━━ Supplied information ━━

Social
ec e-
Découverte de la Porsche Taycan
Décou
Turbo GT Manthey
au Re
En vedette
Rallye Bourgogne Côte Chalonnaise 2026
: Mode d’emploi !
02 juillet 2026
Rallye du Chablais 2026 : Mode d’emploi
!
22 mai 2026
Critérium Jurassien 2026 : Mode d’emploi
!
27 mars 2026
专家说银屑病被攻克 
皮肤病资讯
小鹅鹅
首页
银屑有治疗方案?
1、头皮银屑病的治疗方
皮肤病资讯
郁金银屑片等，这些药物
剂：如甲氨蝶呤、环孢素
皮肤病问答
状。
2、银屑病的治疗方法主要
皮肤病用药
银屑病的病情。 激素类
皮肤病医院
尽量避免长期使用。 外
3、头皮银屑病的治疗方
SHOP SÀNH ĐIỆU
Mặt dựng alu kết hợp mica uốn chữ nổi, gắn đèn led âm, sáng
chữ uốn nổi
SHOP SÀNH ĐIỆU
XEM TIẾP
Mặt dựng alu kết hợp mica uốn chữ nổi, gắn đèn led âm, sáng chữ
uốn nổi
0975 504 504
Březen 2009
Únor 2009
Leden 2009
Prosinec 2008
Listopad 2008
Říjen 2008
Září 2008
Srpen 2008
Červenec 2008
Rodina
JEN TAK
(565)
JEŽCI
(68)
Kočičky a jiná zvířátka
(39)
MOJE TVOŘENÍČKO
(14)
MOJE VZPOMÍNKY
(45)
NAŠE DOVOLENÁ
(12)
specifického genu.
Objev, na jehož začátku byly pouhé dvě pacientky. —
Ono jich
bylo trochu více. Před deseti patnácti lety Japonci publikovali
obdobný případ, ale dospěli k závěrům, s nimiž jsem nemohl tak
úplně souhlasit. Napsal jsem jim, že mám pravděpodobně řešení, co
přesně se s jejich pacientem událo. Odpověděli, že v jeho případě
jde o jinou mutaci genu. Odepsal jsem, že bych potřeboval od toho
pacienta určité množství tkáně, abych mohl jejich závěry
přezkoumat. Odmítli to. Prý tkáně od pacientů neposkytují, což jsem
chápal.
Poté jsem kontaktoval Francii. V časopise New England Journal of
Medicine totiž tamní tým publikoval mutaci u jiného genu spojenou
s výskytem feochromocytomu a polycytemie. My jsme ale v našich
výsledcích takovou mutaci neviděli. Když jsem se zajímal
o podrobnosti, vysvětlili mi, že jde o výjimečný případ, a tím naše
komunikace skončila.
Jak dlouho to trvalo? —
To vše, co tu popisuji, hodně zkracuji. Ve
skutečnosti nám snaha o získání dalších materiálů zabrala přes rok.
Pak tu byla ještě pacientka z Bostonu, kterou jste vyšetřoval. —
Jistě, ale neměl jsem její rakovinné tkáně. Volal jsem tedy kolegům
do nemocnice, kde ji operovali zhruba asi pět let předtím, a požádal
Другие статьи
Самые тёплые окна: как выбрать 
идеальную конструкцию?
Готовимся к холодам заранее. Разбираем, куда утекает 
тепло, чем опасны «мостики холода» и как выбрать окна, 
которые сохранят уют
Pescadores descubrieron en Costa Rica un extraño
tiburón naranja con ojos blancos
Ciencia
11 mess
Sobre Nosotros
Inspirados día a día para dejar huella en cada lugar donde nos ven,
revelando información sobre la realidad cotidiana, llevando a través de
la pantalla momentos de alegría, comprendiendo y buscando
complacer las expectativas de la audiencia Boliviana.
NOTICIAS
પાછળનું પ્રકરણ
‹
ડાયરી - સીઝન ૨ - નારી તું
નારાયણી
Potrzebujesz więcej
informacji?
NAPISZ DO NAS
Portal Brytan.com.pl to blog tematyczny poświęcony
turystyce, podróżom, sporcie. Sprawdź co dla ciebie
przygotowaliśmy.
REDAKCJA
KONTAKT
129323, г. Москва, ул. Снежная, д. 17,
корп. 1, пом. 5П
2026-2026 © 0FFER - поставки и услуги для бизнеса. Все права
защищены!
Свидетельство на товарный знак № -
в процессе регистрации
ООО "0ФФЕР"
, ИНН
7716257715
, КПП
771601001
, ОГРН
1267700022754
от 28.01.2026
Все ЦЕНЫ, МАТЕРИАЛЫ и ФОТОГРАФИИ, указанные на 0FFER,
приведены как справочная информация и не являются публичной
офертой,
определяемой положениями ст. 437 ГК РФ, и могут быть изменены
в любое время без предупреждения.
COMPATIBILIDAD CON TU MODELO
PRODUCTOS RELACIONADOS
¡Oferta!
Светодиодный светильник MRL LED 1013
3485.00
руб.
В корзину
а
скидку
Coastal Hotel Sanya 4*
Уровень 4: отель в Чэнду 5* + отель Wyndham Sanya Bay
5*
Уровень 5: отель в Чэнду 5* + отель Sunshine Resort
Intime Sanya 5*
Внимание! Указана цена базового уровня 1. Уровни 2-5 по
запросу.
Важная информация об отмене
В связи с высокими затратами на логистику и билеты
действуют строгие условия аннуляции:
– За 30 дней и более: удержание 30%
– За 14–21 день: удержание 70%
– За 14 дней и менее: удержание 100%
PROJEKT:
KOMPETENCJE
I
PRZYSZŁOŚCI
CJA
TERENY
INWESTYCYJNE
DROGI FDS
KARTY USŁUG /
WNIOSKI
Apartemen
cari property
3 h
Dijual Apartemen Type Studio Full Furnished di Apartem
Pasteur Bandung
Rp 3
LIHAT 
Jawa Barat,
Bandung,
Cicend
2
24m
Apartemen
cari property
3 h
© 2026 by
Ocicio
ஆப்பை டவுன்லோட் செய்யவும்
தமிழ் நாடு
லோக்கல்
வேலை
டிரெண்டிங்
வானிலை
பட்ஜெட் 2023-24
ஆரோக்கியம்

━━━

Count the lines above that contain the word "dựng", and reply with the number alone.

* **Exercise response**
2